The operating_status should soon switch from NO_MONITOR
to ONLINE
for both virtual machines:
openstack loadbalancer member list $LB_POOL_NAME
Finally, create a Floating IP and get the port ID from the load balancer to attach the Floating IP to:
openstack floating ip create $EXT_PROVIDER_NETWORK
FLOATING_IP=... # <- insert the Floating IP address here
PORT_ID=$(openstack loadbalancer show $LB_NAME -f value -c vip_port_id)
openstack floating ip set --port $PORT_ID $FLOATING_IP
The load balancer is now reachable via the Floating IP through the external provider network and will load-balance connections to the two backend VMs.
YAOOK integration architecture
The following sections explain the Octavia network integration in more detail.
Amphora management network integration
YAOOK integrates the management network required for connectivity between Octavia health managers, workers and the Amphora VMs using a dedicated Neutron network and OVS internal ports on the Kubernetes nodes. The Octavia operator of YAOOK will provision a static Neutron network within the service project for this purpose. Additionally it prepares two security groups: one for the Amphorae and one for the health managers.

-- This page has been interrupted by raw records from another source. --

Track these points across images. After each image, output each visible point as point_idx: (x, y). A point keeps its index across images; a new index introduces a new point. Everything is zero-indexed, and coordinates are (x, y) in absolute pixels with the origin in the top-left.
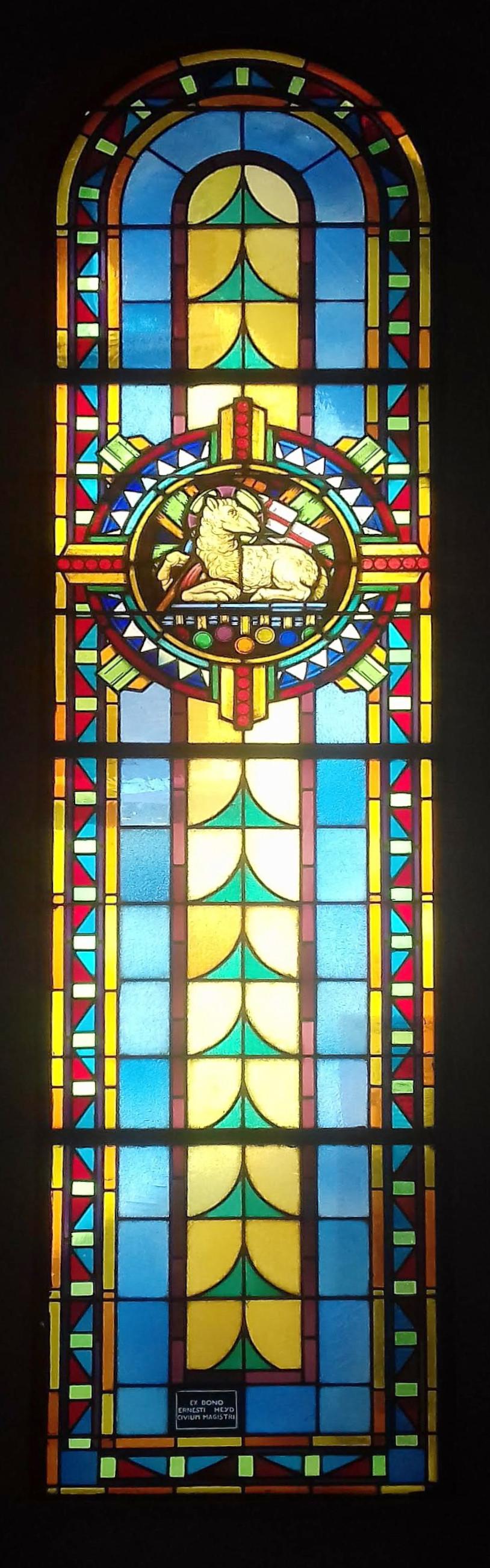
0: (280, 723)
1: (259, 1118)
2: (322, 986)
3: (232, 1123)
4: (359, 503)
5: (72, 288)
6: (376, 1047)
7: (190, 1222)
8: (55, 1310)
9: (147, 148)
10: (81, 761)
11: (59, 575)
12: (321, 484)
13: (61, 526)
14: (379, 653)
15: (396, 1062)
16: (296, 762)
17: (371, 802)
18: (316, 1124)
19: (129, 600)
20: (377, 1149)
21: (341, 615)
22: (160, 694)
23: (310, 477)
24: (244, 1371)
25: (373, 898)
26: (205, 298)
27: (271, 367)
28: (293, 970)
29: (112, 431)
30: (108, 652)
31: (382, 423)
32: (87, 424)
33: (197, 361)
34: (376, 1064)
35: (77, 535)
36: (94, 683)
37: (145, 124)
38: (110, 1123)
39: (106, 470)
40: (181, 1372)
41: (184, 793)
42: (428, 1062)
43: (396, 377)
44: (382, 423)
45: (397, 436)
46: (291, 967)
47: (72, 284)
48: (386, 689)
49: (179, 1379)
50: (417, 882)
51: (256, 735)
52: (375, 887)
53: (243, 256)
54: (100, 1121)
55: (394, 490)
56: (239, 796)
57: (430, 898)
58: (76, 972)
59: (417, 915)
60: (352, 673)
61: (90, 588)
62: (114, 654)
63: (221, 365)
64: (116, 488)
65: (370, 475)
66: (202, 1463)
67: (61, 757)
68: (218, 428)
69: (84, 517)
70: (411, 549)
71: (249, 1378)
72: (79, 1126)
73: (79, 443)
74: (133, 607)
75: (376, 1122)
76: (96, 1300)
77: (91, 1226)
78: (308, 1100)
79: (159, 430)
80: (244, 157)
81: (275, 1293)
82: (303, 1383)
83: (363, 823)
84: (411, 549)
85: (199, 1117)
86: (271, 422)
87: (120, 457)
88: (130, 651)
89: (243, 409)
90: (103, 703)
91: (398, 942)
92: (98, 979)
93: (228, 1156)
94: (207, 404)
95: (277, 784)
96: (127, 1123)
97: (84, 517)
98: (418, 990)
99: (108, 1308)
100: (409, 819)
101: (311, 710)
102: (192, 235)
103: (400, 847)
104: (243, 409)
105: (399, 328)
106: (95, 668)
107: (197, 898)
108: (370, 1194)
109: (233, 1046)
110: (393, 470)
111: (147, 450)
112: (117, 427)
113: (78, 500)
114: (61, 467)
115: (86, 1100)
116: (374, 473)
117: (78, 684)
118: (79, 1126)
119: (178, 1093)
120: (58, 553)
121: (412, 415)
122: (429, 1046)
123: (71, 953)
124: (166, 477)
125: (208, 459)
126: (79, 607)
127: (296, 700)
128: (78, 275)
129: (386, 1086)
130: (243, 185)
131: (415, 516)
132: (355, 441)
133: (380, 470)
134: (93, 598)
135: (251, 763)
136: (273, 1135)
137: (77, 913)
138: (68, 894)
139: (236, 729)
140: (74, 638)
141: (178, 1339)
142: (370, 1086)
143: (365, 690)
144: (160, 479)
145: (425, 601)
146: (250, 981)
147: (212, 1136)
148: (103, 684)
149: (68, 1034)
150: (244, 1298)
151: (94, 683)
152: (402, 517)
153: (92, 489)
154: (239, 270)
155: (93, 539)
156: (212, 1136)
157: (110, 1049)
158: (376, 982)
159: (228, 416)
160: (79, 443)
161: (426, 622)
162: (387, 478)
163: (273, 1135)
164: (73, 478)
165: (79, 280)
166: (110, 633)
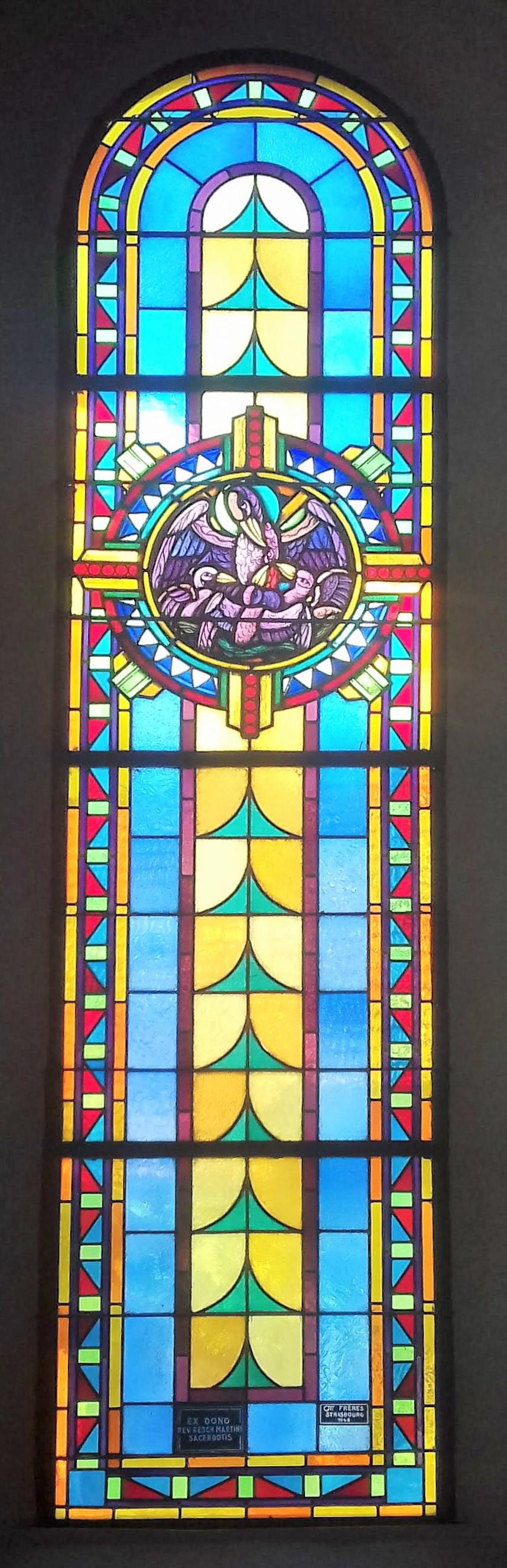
0: (285, 731)
1: (261, 1131)
2: (321, 1235)
3: (238, 1136)
4: (367, 514)
5: (85, 665)
6: (376, 1061)
7: (198, 919)
8: (71, 926)
9: (165, 158)
10: (102, 394)
11: (75, 580)
12: (331, 493)
13: (79, 532)
14: (381, 663)
15: (395, 1075)
16: (306, 396)
17: (372, 715)
18: (318, 1137)
19: (142, 605)
20: (375, 774)
21: (347, 623)
22: (170, 701)
23: (318, 485)
24: (246, 1388)
25: (373, 909)
26: (215, 989)
27: (281, 374)
28: (297, 828)
29: (130, 438)
30: (121, 660)
31: (387, 434)
32: (106, 430)
33: (211, 367)
34: (376, 1077)
35: (96, 541)
36: (106, 688)
37: (161, 137)
38: (124, 746)
39: (123, 477)
40: (186, 1391)
41: (191, 803)
42: (426, 1077)
43: (400, 1149)
44: (387, 434)
45: (399, 445)
46: (295, 826)
47: (73, 1357)
48: (388, 699)
49: (183, 1397)
50: (416, 702)
51: (264, 743)
52: (375, 898)
53: (249, 794)
54: (114, 744)
55: (398, 498)
56: (243, 1362)
57: (428, 909)
58: (89, 886)
59: (416, 642)
60: (354, 682)
61: (108, 594)
62: (125, 662)
63: (228, 1138)
64: (131, 496)
65: (374, 484)
66: (202, 1483)
67: (74, 765)
68: (232, 435)
69: (101, 523)
70: (413, 559)
71: (251, 1395)
72: (93, 749)
73: (98, 449)
74: (147, 614)
75: (377, 1135)
76: (104, 1316)
77: (104, 941)
78: (311, 1110)
79: (175, 439)
80: (256, 168)
81: (277, 1065)
82: (304, 1401)
83: (364, 834)
84: (413, 559)
85: (207, 1130)
86: (282, 430)
87: (135, 465)
88: (141, 658)
89: (250, 727)
90: (116, 710)
91: (396, 953)
92: (108, 990)
93: (233, 778)
94: (222, 412)
95: (282, 791)
96: (146, 370)
97: (101, 523)
98: (417, 527)
99: (115, 1324)
100: (408, 829)
101: (314, 1108)
102: (195, 1321)
103: (400, 857)
104: (255, 418)
105: (402, 1100)
106: (108, 674)
107: (202, 1065)
108: (369, 1106)
109: (239, 826)
110: (397, 479)
111: (164, 459)
112: (134, 435)
113: (96, 507)
114: (80, 474)
115: (108, 349)
116: (377, 481)
117: (92, 692)
118: (93, 749)
119: (185, 1104)
120: (75, 558)
121: (416, 423)
122: (426, 1061)
123: (94, 301)
124: (183, 484)
125: (222, 467)
126: (95, 613)
127: (300, 709)
128: (79, 1346)
129: (385, 1101)
130: (256, 195)
131: (418, 527)
132: (359, 451)
133: (384, 479)
134: (108, 603)
135: (257, 772)
136: (275, 1148)
137: (88, 922)
138: (74, 1304)
139: (243, 737)
140: (84, 935)
141: (185, 1111)
142: (370, 1100)
143: (367, 700)
144: (177, 485)
145: (426, 612)
146: (253, 1232)
147: (226, 383)
148: (116, 690)
149: (85, 658)
150: (248, 1070)
151: (106, 688)
152: (405, 527)
153: (108, 494)
154: (243, 1200)
155: (107, 545)
156: (220, 1149)
157: (119, 1063)
158: (375, 994)
159: (240, 426)
160: (98, 449)
161: (426, 631)
162: (391, 486)
163: (275, 1148)
164: (91, 483)
165: (96, 472)
166: (127, 644)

For each Kubernetes node that is labeled with the scheduling for the Octavia managers (health managers and worker), the operator will create a Neutron port in the Amphora management network.
The resulting port details (MAC & IP address) of each Neutron port are then passed to a node-specific ConfiguredDaemonSet instance of the health manager Pod. The init container of the health manager Pod will connect to the node-local OVS service and plug an OVS internal port on the integration bridge with the port address. This materializes the Neutron port connected to the Amphora management Neutron network as an OVS port on the node. The health manager will bind to this port for its heartbeat listener. This enables the Amphorae (which are also connected to the Amphora management Neutron network) to reach the health manager. Furthermore, the Octavia workers will be scheduled on the same nodes as the health managers so they can use the OVS internal port to reach the Amphora VMs for configuration.
Each health manager receives a node-specific bind_ip
entry to its octavia.conf
.
This is also why a ConfiguredDaemonSet is used: each health manager configuration file is unique.
Additionally, the list of all health manager addresses is collected and stored as controller_ip_port_list
in the octavia.conf
of all health managers and workers.
This list is passed to every Amphora VM on initialization and used as target address list for the heartbeats.
Neutron port provisioning through Custom Resource
Since PerNode loops which are used in the YAOOK code to provision node-specific instanced states strictly require Kubernetes-API-managed resources, the Neutron ports must be managed as Kubernetes Custom Resources (CRs). That’s why the Octavia operator implementation introduces the OctaviaNeutronPort CR to manage Neutron ports via the OpenStack API. This is similar to how the keystone-resources operator manages KeystoneUser CRs for example.
The Octavia operator is both producer and consumer of OctaviaNeutronPort CRs alike. It creates the CRs based on the applicable Kubernetes nodes. Then it processes the CRs in a dedicated reconcile loop, creates the ports via the Neutron API and writes resulting address data to status fields of the corresponding OctaviaNeutronPort CRs. Finally, it consumes the reconciled OctaviaNeutronPort CRs in its main OctaviaDeployment reconcile loop and continues to provision the Octavia services requiring the ports on the nodes based on the ConfigMap data.